The ICF framework includes over 1,400 individual categories, or codes, which describe an individual's functioning in all possible areas. "In theory, we not only can use this type of coding to describe an individual, but also turn it around and create a system of codes for an illness," he explained.
By creating a common, universal set of criteria, these codes help overcome language and cultural barriers, making it easier to recognize the challenges posed by deafblindness. "It means I can easily collaborate with researchers and professionals anywhere in the world because we all use the same codes," Wittich said.
A core set of codes
Having so many codes makes the ICF complex and impractical for use in many contexts, such as clinical settings and policymaking. To address this, experts typically develop a subset of codes, or core set.
Recently, such a core set was developed for deafblindness by an international multidisciplinary team under Wittich's scientific direction. The process is described in a paper published in March 2025 in the British Journal of Visual Impairment.
As required by the WHO, the process comprised four stages: 1) a systematic literature review to identify research priorities; 2) qualitative interviews with individuals living with deafblindness; 3) an online survey of professionals who work with deafblind people, including ophthalmologists, nurses and interpreters; and 4) integration of the clinical perspective by examining scenarios for evaluating services.
"At every stage, we gathered input and perspectives from experts around the globe," said Wittich. "It was truly a monumental undertaking."
Four years of work
All of the codes identified as relevant to deafblindness were then presented at a consensus conference in Spain in October 2024. Ultimately, the four years of work produced three core sets, each with a different number of codes.
The comprehensive core set (218 codes) is a list of categories that covers the typical spectrum of functioning problems affecting people with deafblindness, making it useful for policymaking and legislation. "It can be used, for example, to justify coverage of services by a public or private health insurance plan," explained Wittich.
The medium core set includes the basic codes needed for interprofessional clinical communication, while the brief core set (33 codes) focuses on the essential elements of functioning and impairment to consider when working with an individual in a clinical setting.
As this first effort comes to a close, Wittich is embarking on a similar initiative, this time focusing on children and youth (under 18) affected by deafblindness.

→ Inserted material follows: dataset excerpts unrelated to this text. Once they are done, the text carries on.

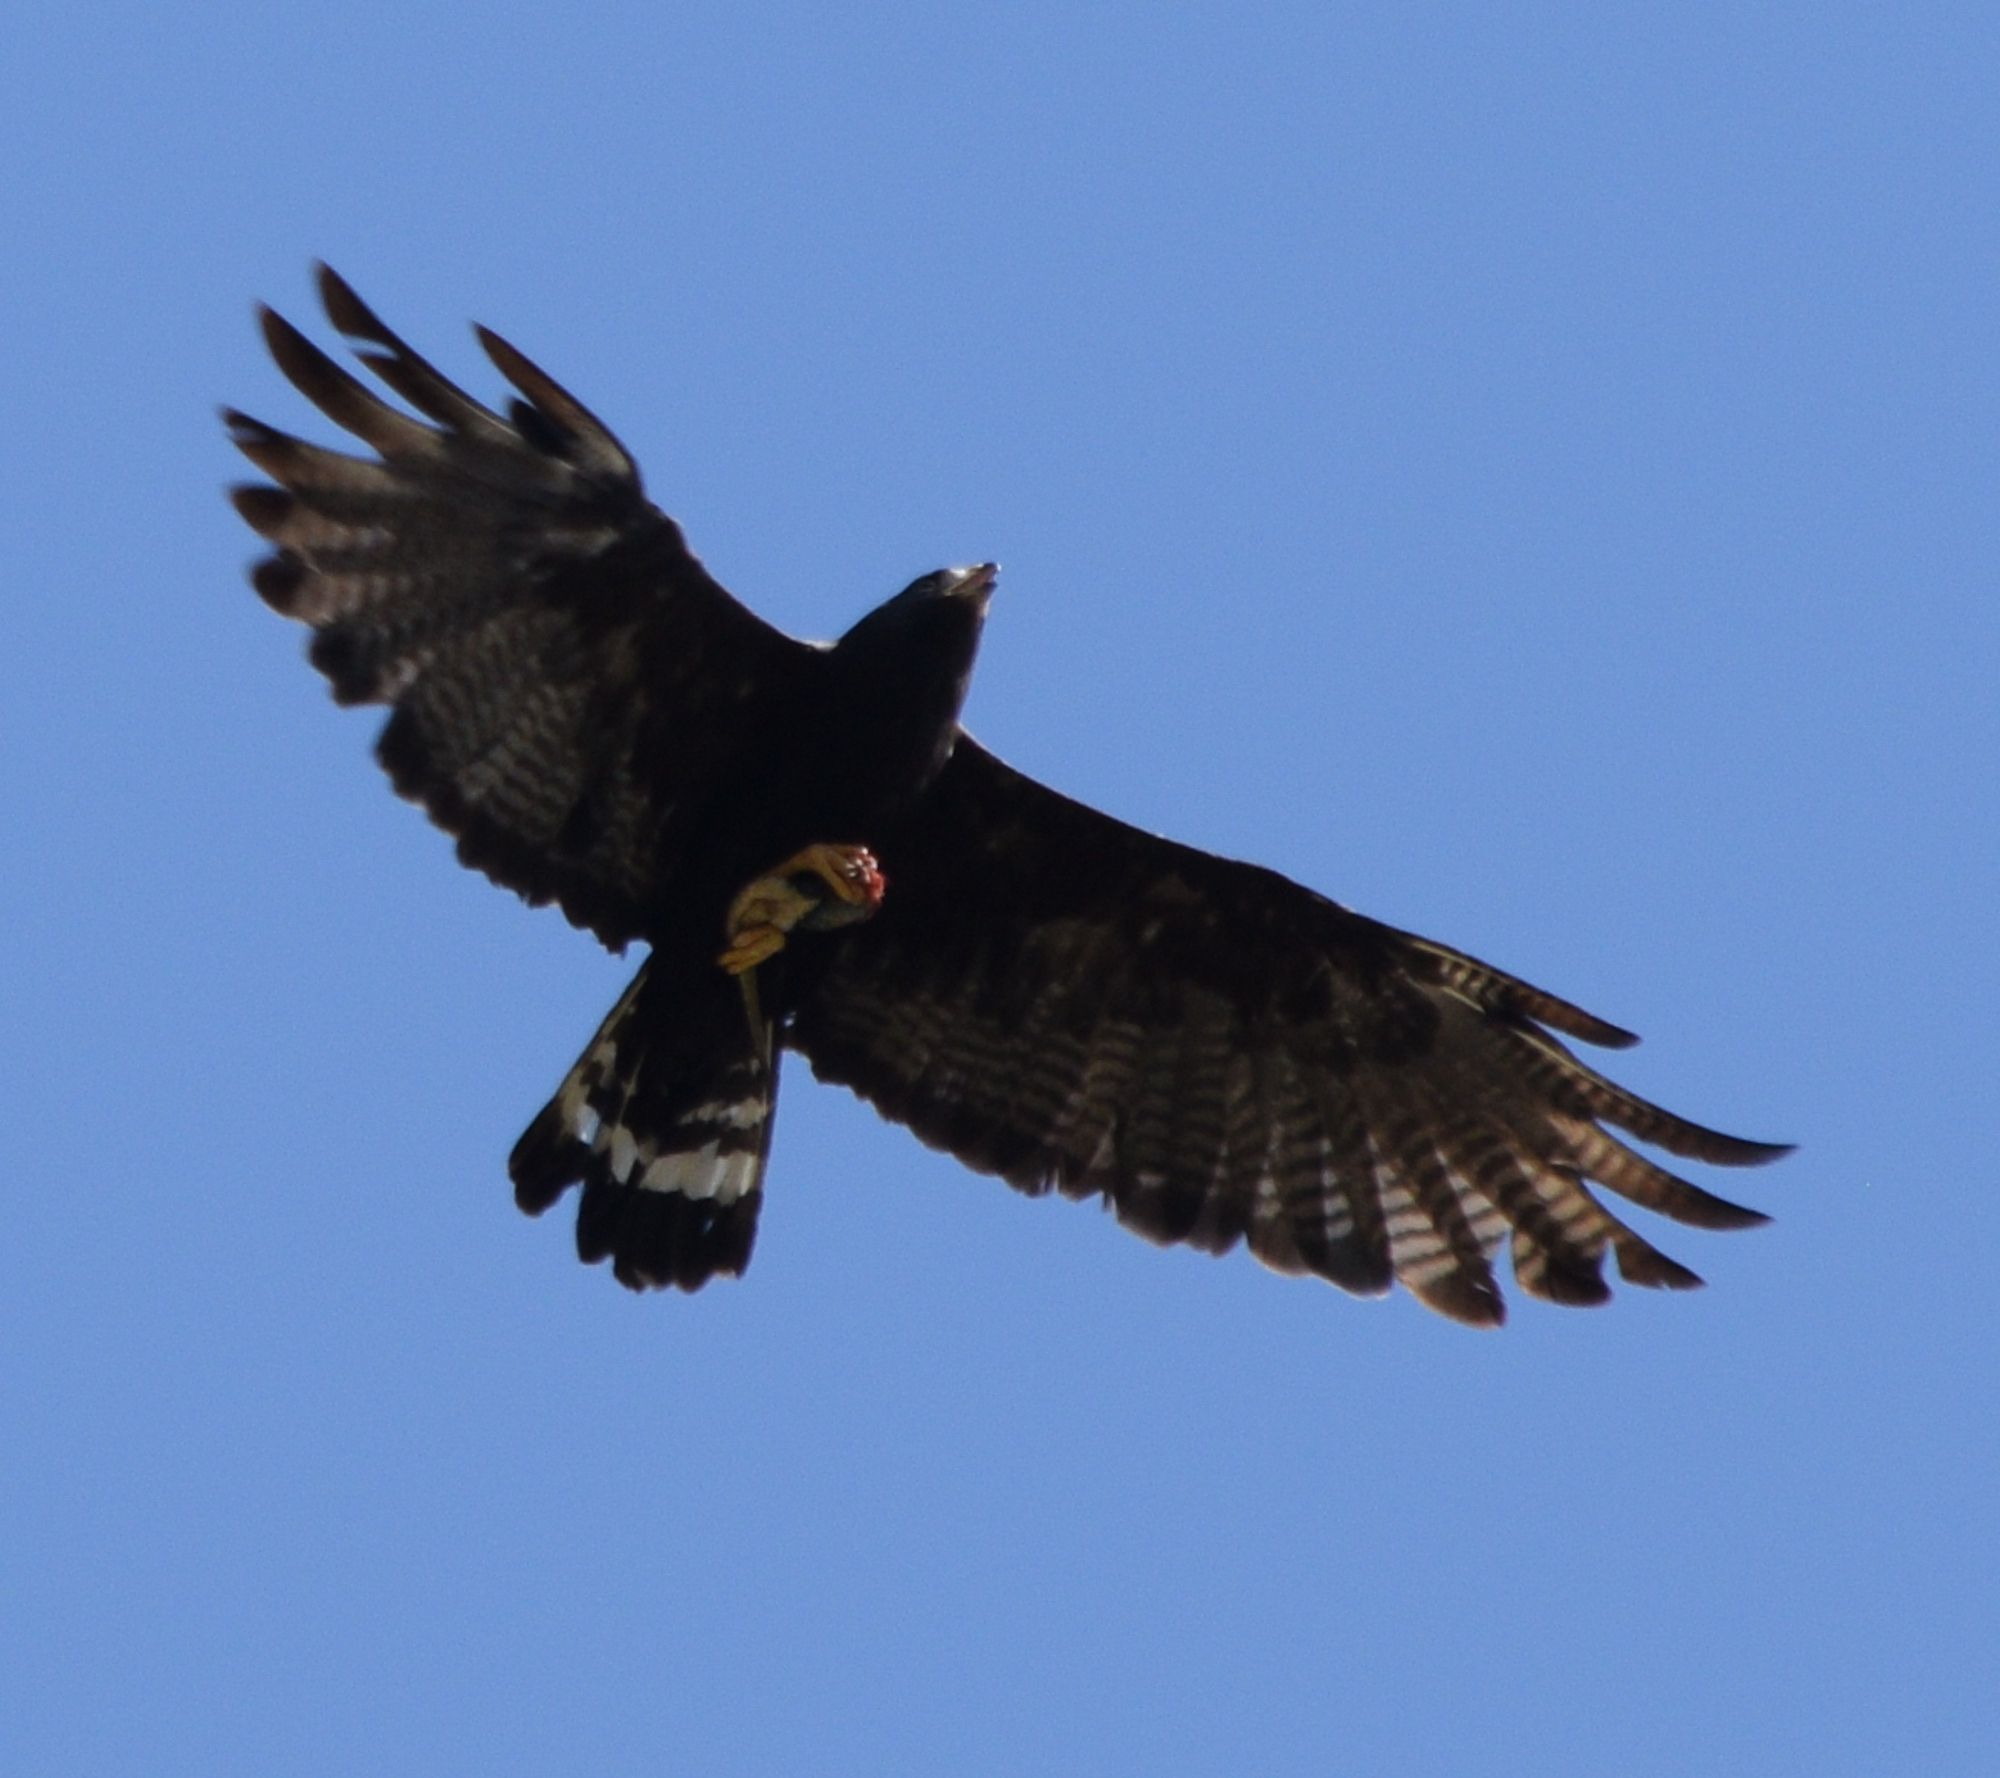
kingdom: Animalia
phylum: Chordata
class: Aves
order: Accipitriformes
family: Accipitridae
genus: Buteo
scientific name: Buteo albonotatus
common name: Zone-tailed hawk
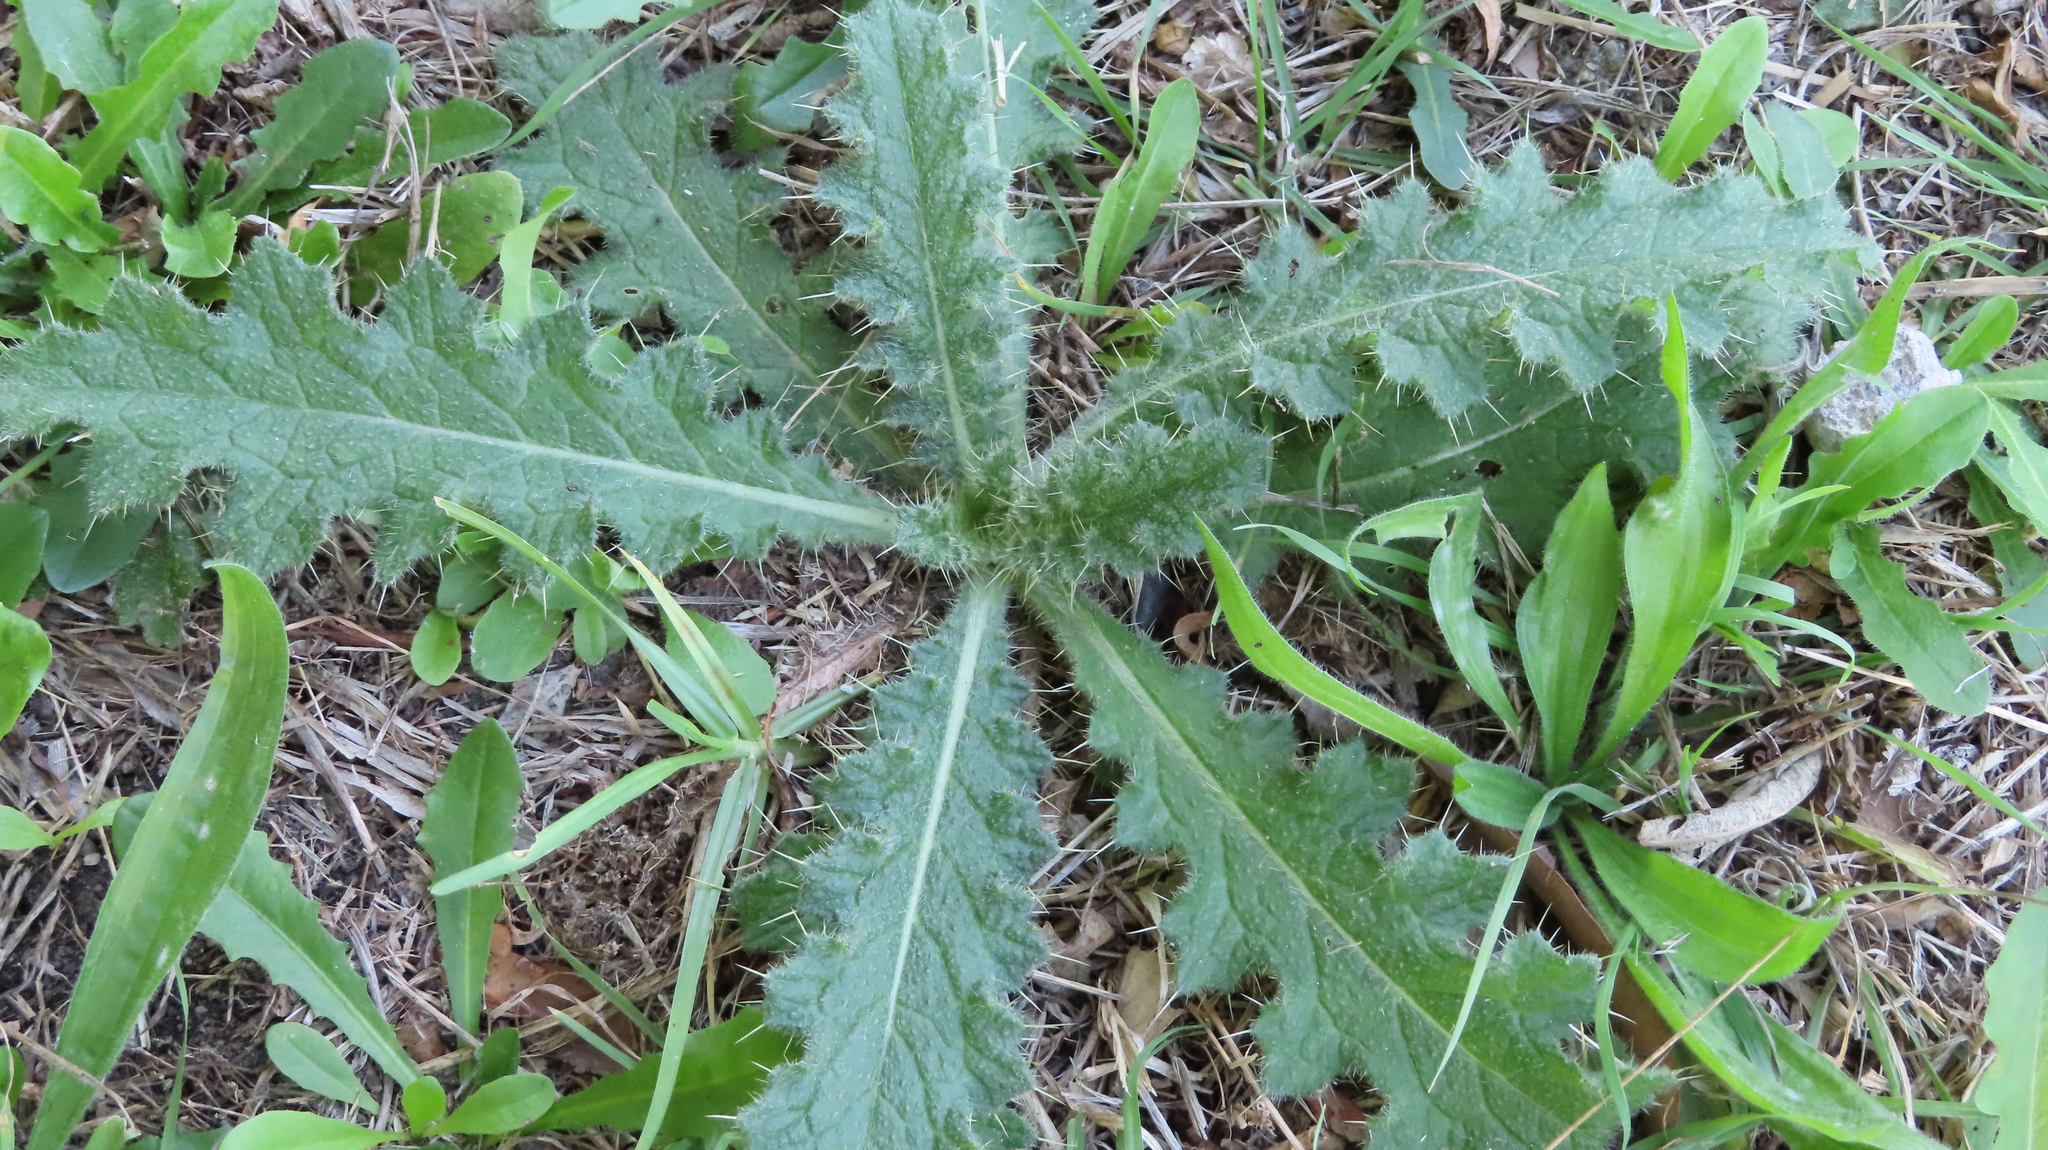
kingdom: Plantae
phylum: Tracheophyta
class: Magnoliopsida
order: Asterales
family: Asteraceae
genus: Cirsium
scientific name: Cirsium vulgare
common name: Bull thistle
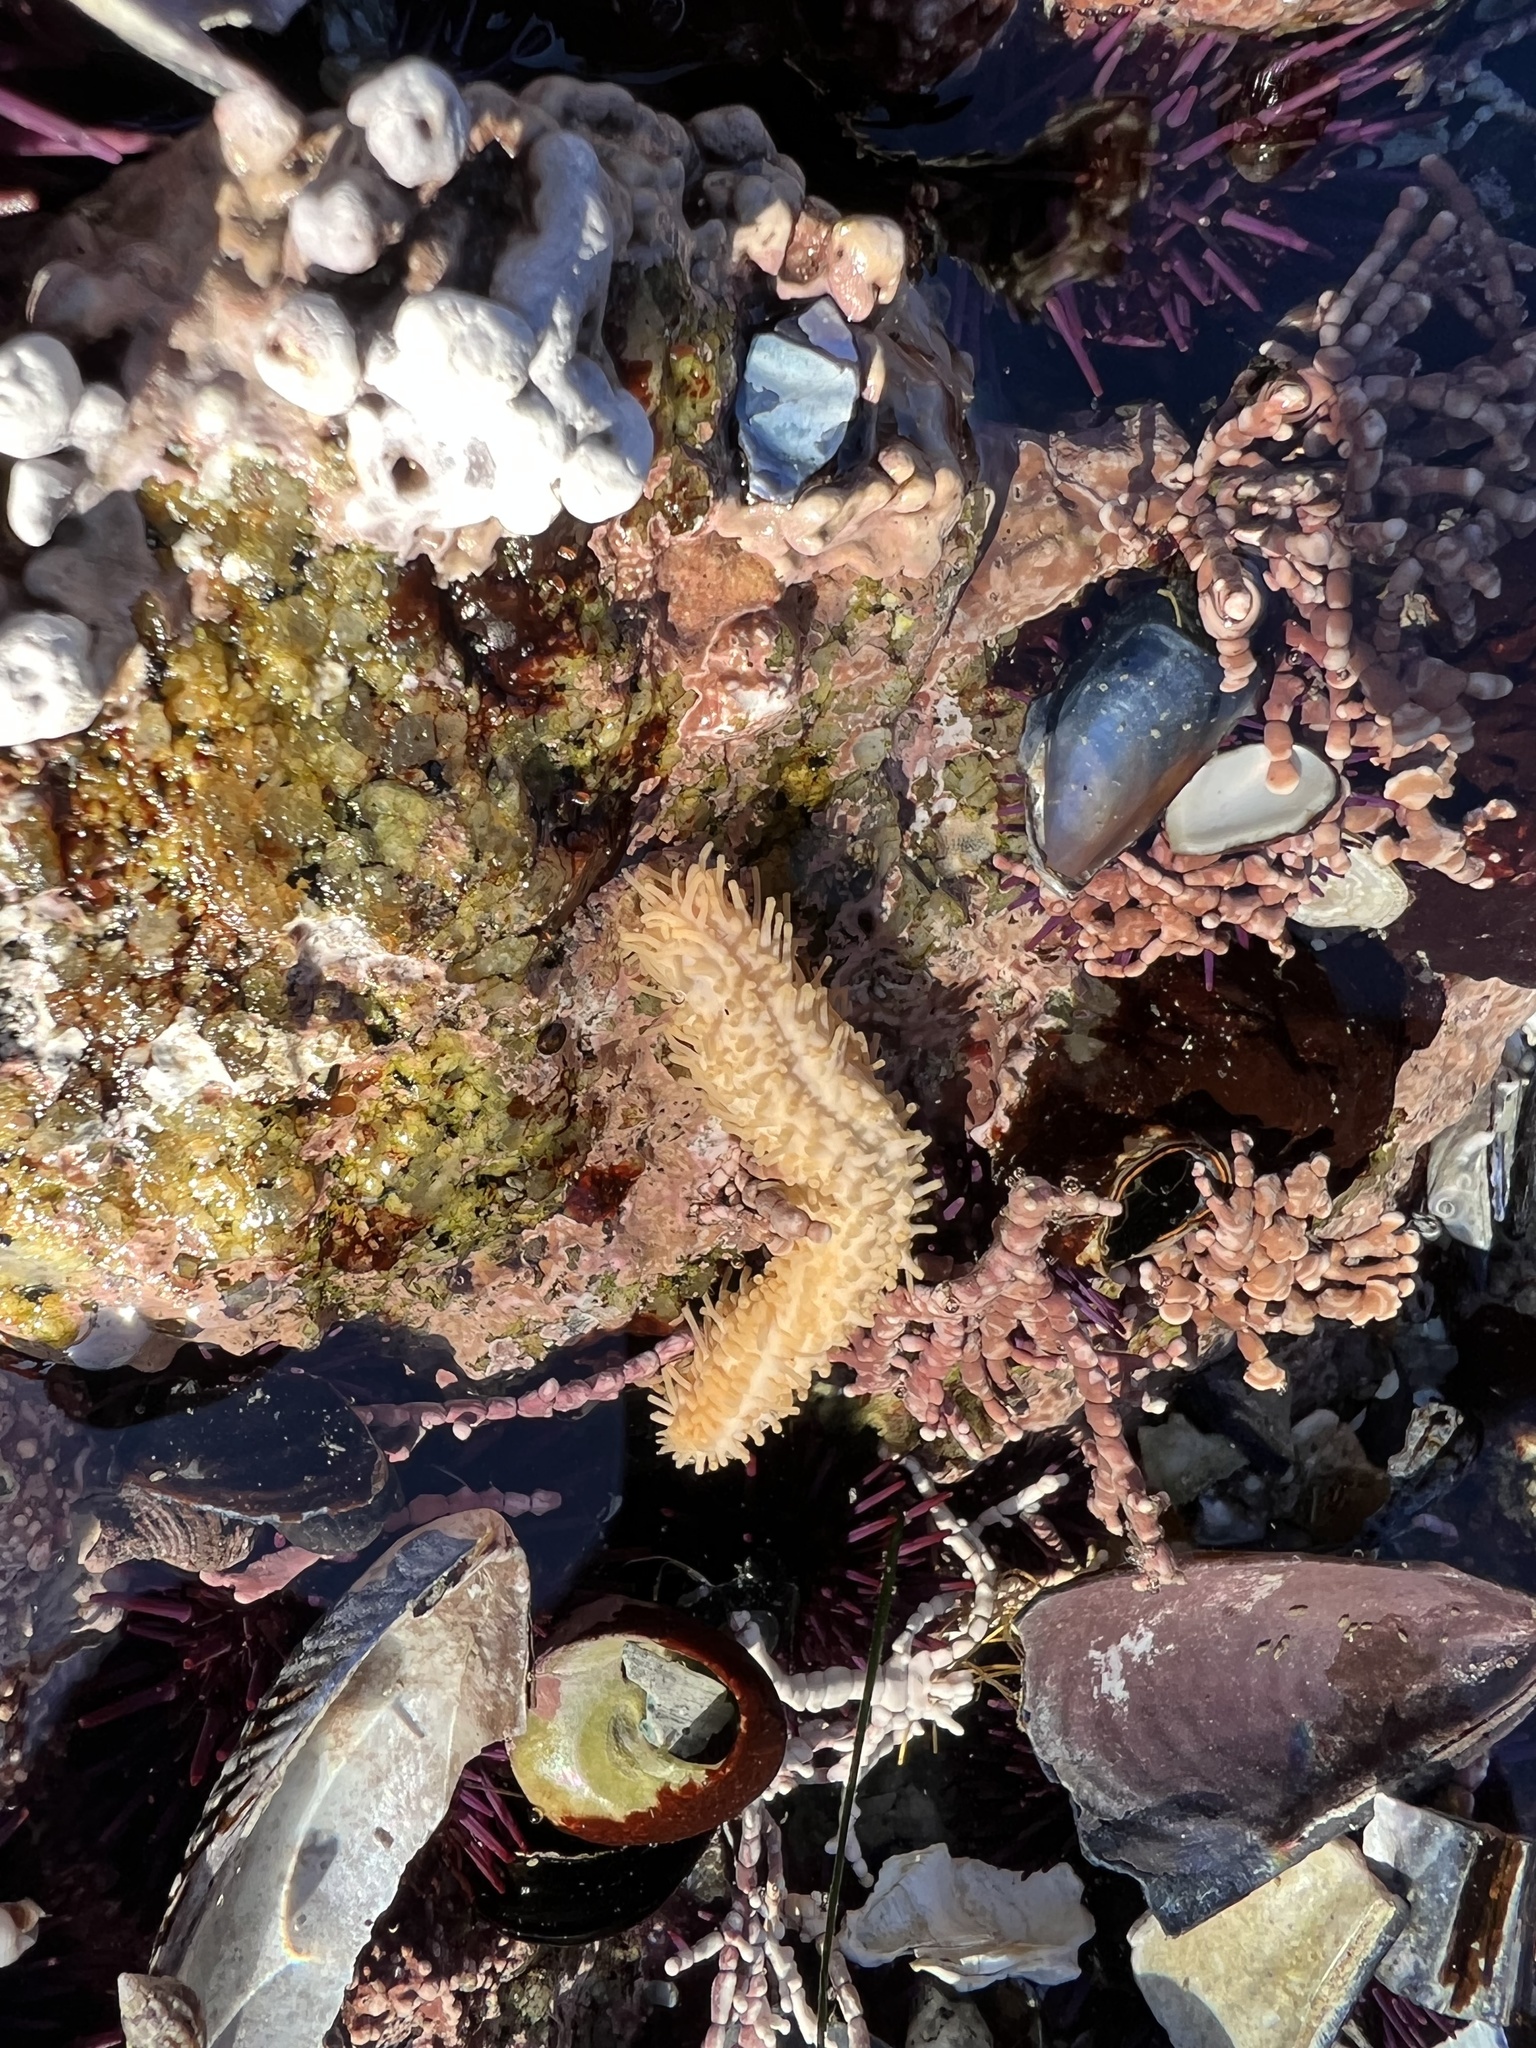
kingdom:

"The causes and impacts of deafblindness are very different for children than for adults with acquired deafblindness, so it makes sense to develop a core set specifically for this group," said Wittich. He also hopes to develop a core set for deafblind people who communicate using sign language, and then another for those aged 60 and over.
'Long underrepresented in research'
Wittich also hopes that the unique perspectives of deafblind individuals will finally be heard and taken into account. "Deafblind people have long been underrepresented in research," he said.
Several factors have contributed to their invisibility. First, communication is more complex, since many deafblind individuals do not learn to read or write, and interpreters are relatively scarce. Additionally, deafblind individuals often have to fight to be included in decision-making instead of having others decide for them.
"Since I am not deafblind myself, I have had to work to build trusting relationships with the deafblind people on my team," Wittich said.
Now, he added, thanks to the ambitious international initiatives he helps lead, clinicians and policymakers will be able to provide services truly tailored to the needs of people living with deafblindness.
According to the Brussel-based World Federation of the Deafblind, between 0.2 and 2 per cent of the global population - as many as 165 million people - have some degree of both blindness and deafness.
About these studies
"The WHO ICF comprehensive Core Set for deafblindness: a narrative overview of the development process," by Walter Wittich and Shirley Dumassais, was published March 4, 2025 in the British Journal of Visual Impairment.
"Development of the International Classification of Functioning, Disability and Health Core Sets for children and youth with deafblindness: protocol for a multistudy collaboration across regions of WHO," by Walter Wittich and Shirley Dumassais, was published April 7, 2025 in BMJ Open.